2009 Teaching and Learning Symposium

2:30-4:30 p.m., April 21, 2009
HUB Ballroom

Session Description



Constructive discontent: Using Creative Thinking Methods to Teach Interdisciplinary Courses

Amy Lambert (College of Forest Resources, UW Botanic Gardens)

“…it was challenging and difficult but it really changed the way I think about what people say and things I see, social and political ideas I took for granted.”

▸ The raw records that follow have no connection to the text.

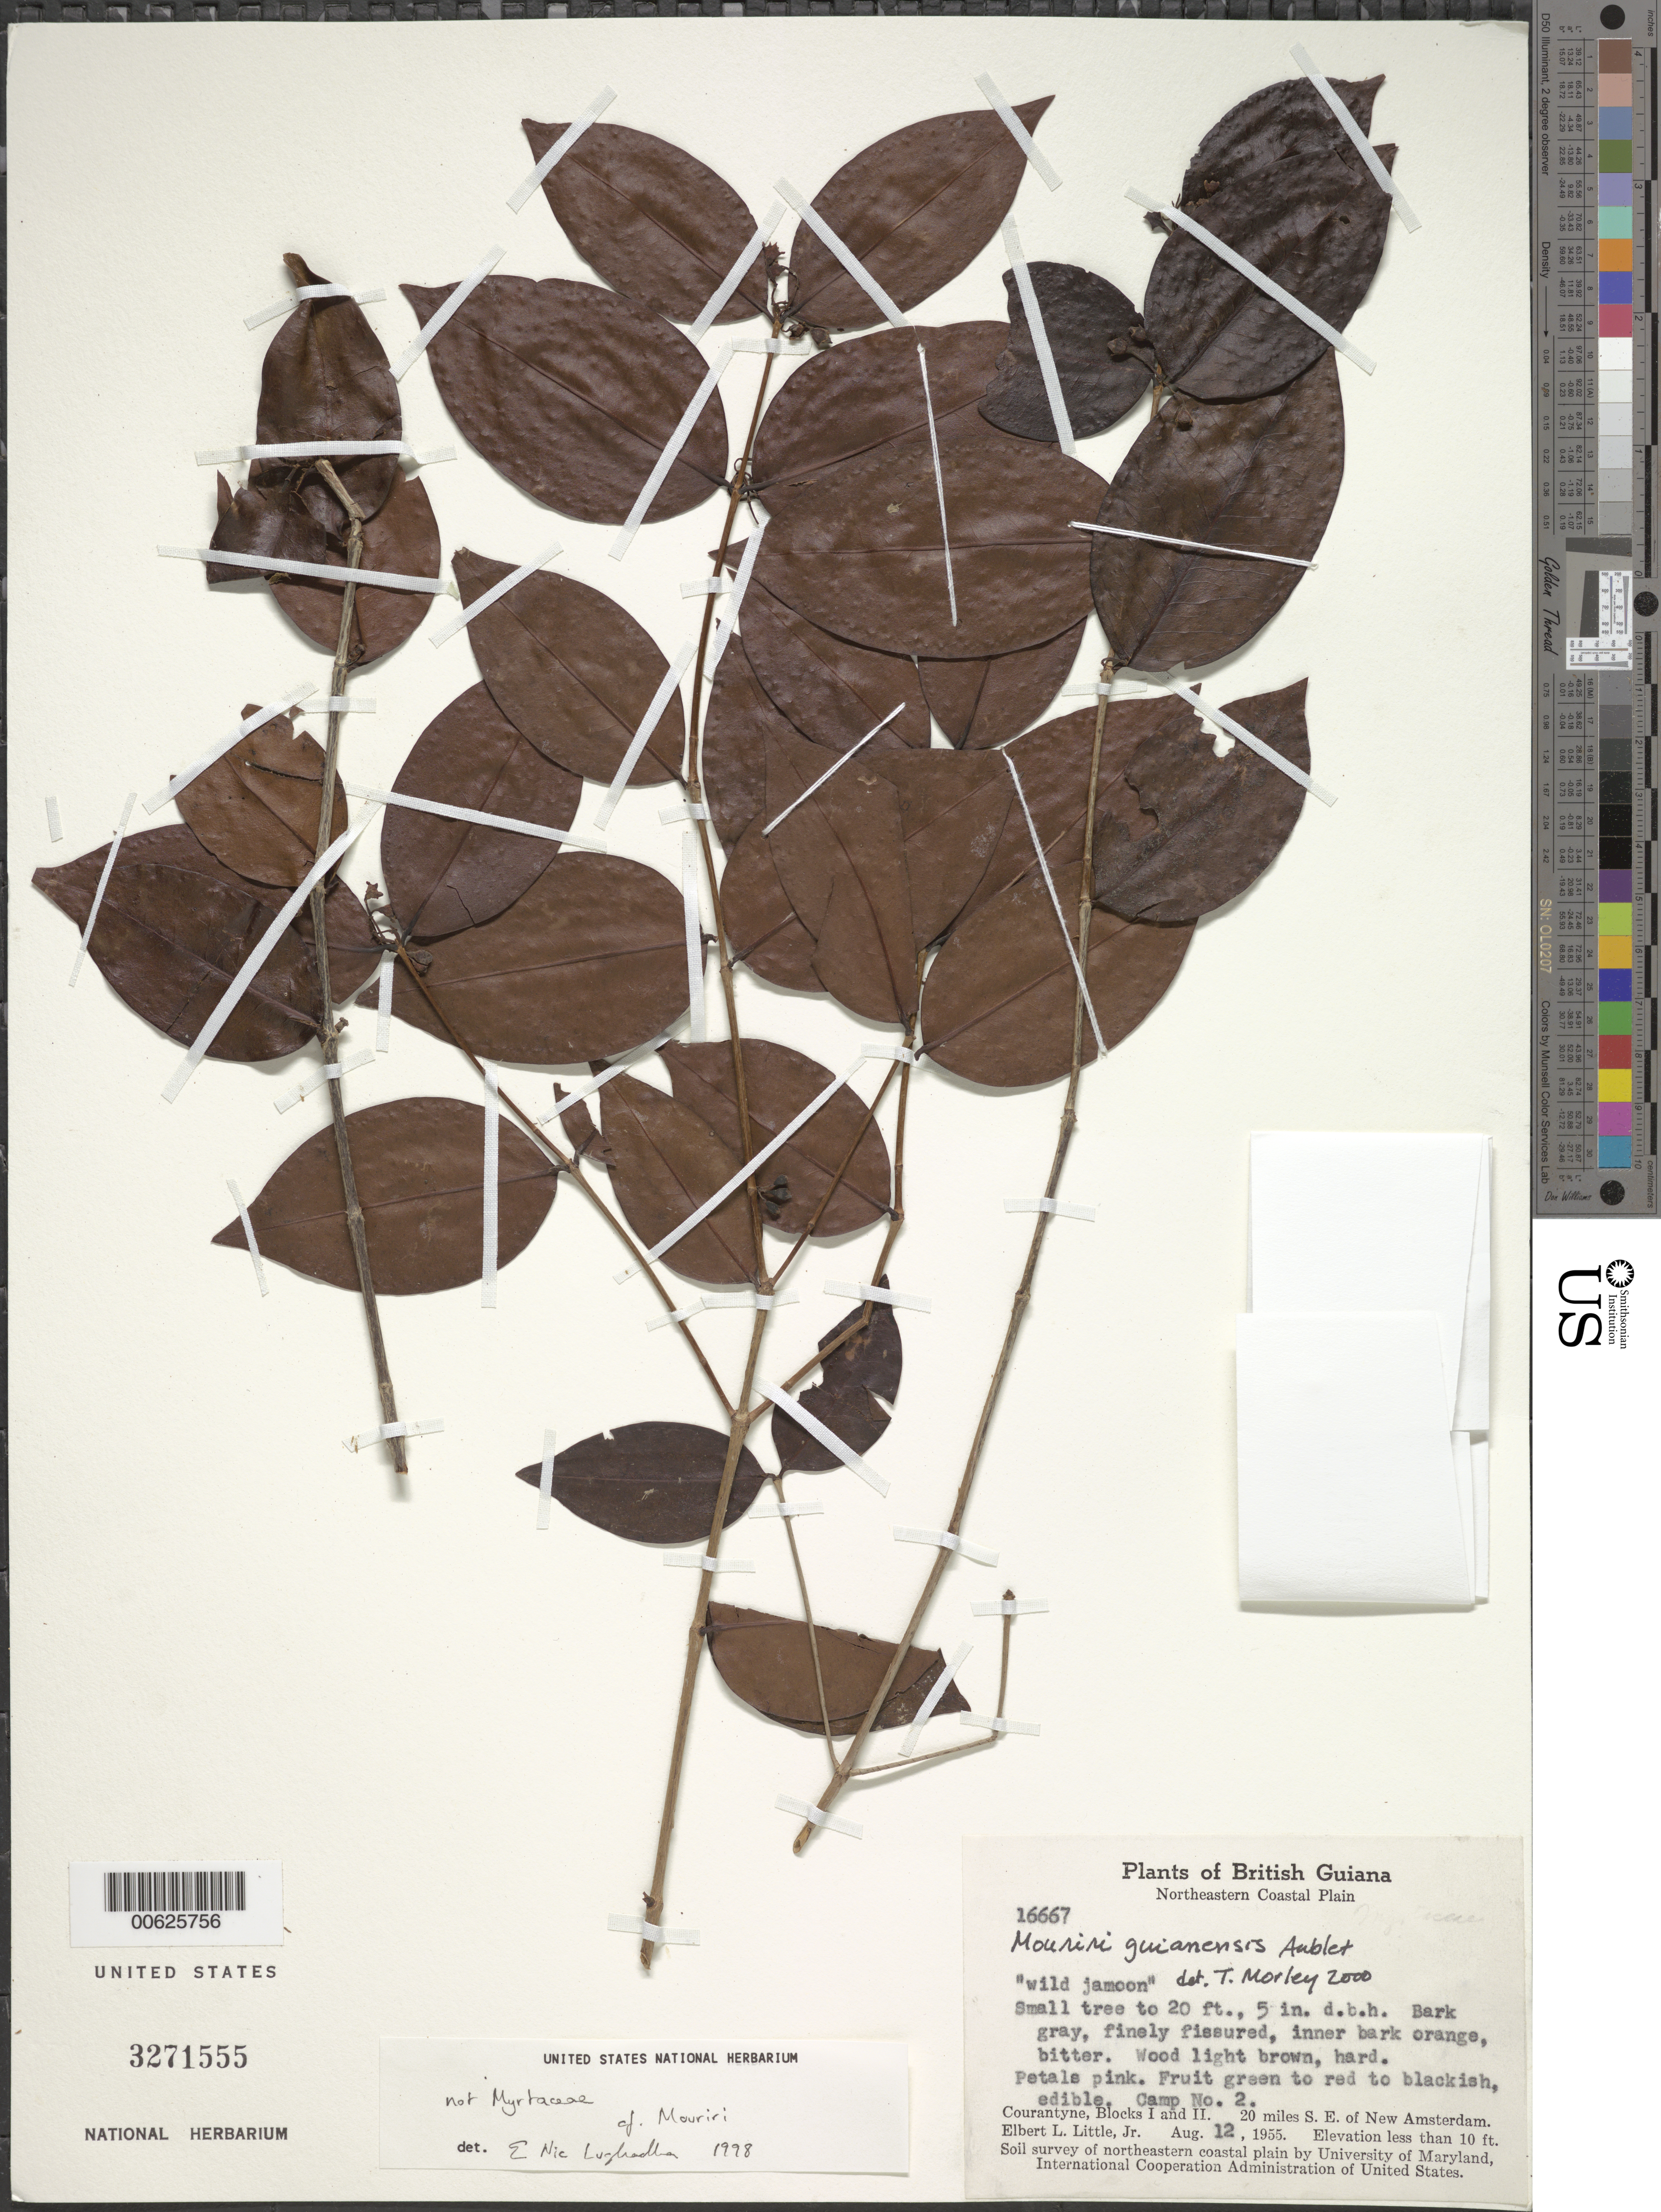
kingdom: Plantae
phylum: Tracheophyta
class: Magnoliopsida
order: Myrtales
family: Melastomataceae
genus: Mouriri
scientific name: Mouriri guianensis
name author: Aubl.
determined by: Morley, T.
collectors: E. L. Little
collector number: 16667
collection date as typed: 12-Aug-55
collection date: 1955-08-12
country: Guyana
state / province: E. Berbice-Corentyne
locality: Courantyne, Blocks I & II. 20 mi. SE of New Amsterdam, Camp No. 2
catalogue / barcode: US 3271555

What happens when a student struggles, confronted with unfamiliar concepts or difficult subject matter? Some students are like deer caught in the headlights of oncoming traffic, frozen, unable to move. This moment of hesitation is particularly pertinent in courses that emphasize interdisciplinary study across multiple fields and practices. Students who find themselves stuck are also quick to judge their capacity to understand new or alternative disciplinary perspectives. How can the feeling of discontent, struggle, being stuck, also be constructive? Teaching practices that incorporate creative thinking methods can help students suspend judgment about their ability to learn and provide them with strategies for integrating interdisciplinary knowledge.

I will be presenting a conceptual framework for using creative thinking methods based on several interdisciplinary courses that I designed and taught as a graduate fellow in UW Bothell's Project for Interdisciplinary Pedagogy. I will be drawing from examples of students work in courses such as Public Art and Ecological Restoration, Feminist Art and Global Climate Change and Drawing from Life.